Your answer should be the line containing "- [ ] Trajectory generation (simple)" and each line after it through the end of the data below, repeated exactly.
[Data for analysis Boundary: Start]
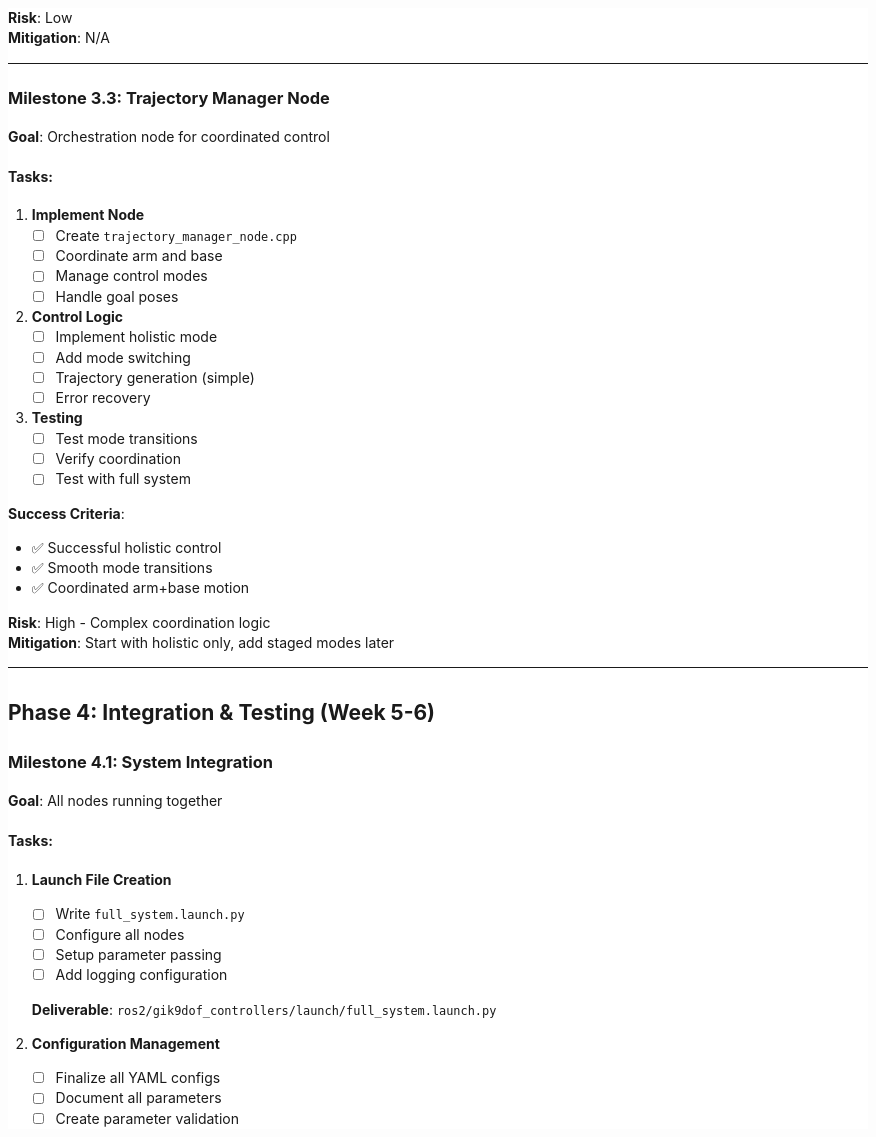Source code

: **Risk**: Low  
**Mitigation**: N/A

---

### Milestone 3.3: Trajectory Manager Node

**Goal**: Orchestration node for coordinated control

#### Tasks:

1. **Implement Node**
   - [ ] Create `trajectory_manager_node.cpp`
   - [ ] Coordinate arm and base
   - [ ] Manage control modes
   - [ ] Handle goal poses

2. **Control Logic**
   - [ ] Implement holistic mode
   - [ ] Add mode switching
   - [ ] Trajectory generation (simple)
   - [ ] Error recovery

3. **Testing**
   - [ ] Test mode transitions
   - [ ] Verify coordination
   - [ ] Test with full system

**Success Criteria**:
- ✅ Successful holistic control
- ✅ Smooth mode transitions
- ✅ Coordinated arm+base motion

**Risk**: High - Complex coordination logic  
**Mitigation**: Start with holistic only, add staged modes later

---

## Phase 4: Integration & Testing (Week 5-6)

### Milestone 4.1: System Integration

**Goal**: All nodes running together

#### Tasks:

1. **Launch File Creation**
   - [ ] Write `full_system.launch.py`
   - [ ] Configure all nodes
   - [ ] Setup parameter passing
   - [ ] Add logging configuration

   **Deliverable**: `ros2/gik9dof_controllers/launch/full_system.launch.py`

2. **Configuration Management**
   - [ ] Finalize all YAML configs
   - [ ] Document all parameters
   - [ ] Create parameter validation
[Data for analysis Boundary: End]
Task answer:
   - [ ] Trajectory generation (simple)
   - [ ] Error recovery

3. **Testing**
   - [ ] Test mode transitions
   - [ ] Verify coordination
   - [ ] Test with full system

**Success Criteria**:
- ✅ Successful holistic control
- ✅ Smooth mode transitions
- ✅ Coordinated arm+base motion

**Risk**: High - Complex coordination logic  
**Mitigation**: Start with holistic only, add staged modes later

---

## Phase 4: Integration & Testing (Week 5-6)

### Milestone 4.1: System Integration

**Goal**: All nodes running together

#### Tasks:

1. **Launch File Creation**
   - [ ] Write `full_system.launch.py`
   - [ ] Configure all nodes
   - [ ] Setup parameter passing
   - [ ] Add logging configuration

   **Deliverable**: `ros2/gik9dof_controllers/launch/full_system.launch.py`

2. **Configuration Management**
   - [ ] Finalize all YAML configs
   - [ ] Document all parameters
   - [ ] Create parameter validation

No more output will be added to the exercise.